### EXTRACTED INFORMATION
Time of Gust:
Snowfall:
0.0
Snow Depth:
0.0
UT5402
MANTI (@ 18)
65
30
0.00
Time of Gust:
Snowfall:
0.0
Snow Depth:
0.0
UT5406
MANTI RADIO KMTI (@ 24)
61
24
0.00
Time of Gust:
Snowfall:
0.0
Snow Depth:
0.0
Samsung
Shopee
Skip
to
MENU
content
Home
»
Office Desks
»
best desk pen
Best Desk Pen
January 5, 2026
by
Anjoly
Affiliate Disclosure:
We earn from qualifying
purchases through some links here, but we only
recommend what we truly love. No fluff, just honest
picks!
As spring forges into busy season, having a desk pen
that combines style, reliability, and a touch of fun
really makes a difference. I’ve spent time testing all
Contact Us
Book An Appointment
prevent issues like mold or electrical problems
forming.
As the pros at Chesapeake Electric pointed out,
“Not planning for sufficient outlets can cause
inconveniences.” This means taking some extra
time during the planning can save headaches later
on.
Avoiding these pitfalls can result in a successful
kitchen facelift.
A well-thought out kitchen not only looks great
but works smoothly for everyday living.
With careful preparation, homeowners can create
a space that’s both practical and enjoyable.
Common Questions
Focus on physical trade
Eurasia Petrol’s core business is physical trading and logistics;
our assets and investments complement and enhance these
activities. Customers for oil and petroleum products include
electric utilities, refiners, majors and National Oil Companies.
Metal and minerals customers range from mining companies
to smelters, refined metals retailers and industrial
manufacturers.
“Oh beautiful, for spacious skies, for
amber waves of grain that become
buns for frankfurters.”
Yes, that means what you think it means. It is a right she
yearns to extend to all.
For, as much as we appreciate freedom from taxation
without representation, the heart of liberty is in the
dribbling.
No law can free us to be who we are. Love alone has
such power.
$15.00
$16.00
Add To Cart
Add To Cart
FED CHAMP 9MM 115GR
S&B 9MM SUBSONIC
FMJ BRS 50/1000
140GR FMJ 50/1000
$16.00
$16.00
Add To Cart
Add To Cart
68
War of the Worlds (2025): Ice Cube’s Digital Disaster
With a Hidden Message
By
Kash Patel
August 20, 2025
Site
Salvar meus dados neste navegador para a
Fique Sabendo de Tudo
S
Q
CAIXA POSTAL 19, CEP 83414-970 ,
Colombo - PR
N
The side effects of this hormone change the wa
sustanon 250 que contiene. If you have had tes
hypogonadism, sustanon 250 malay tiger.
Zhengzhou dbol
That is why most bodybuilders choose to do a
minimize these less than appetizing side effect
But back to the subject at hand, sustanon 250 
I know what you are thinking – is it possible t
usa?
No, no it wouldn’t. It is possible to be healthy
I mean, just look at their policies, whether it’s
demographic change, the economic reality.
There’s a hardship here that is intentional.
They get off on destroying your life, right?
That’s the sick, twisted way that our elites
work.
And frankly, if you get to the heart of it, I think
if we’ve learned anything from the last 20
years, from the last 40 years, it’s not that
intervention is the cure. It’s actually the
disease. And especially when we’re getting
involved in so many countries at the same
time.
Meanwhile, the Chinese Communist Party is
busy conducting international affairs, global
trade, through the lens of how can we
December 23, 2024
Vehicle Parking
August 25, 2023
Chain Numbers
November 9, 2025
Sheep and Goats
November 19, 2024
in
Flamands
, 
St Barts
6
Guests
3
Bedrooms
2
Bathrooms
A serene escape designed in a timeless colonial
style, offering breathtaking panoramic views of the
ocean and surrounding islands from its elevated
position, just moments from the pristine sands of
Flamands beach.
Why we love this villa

### TO DO
Each line from the start of the records through the line holding "As the pros" must be returned exactly; nothing else belongs in the answer.

### ANSWER BOX
Time of Gust:
Snowfall:
0.0
Snow Depth:
0.0
UT5402
MANTI (@ 18)
65
30
0.00
Time of Gust:
Snowfall:
0.0
Snow Depth:
0.0
UT5406
MANTI RADIO KMTI (@ 24)
61
24
0.00
Time of Gust:
Snowfall:
0.0
Snow Depth:
0.0
Samsung
Shopee
Skip
to
MENU
content
Home
»
Office Desks
»
best desk pen
Best Desk Pen
January 5, 2026
by
Anjoly
Affiliate Disclosure:
We earn from qualifying
purchases through some links here, but we only
recommend what we truly love. No fluff, just honest
picks!
As spring forges into busy season, having a desk pen
that combines style, reliability, and a touch of fun
really makes a difference. I’ve spent time testing all
Contact Us
Book An Appointment
prevent issues like mold or electrical problems
forming.
As the pros at Chesapeake Electric pointed out,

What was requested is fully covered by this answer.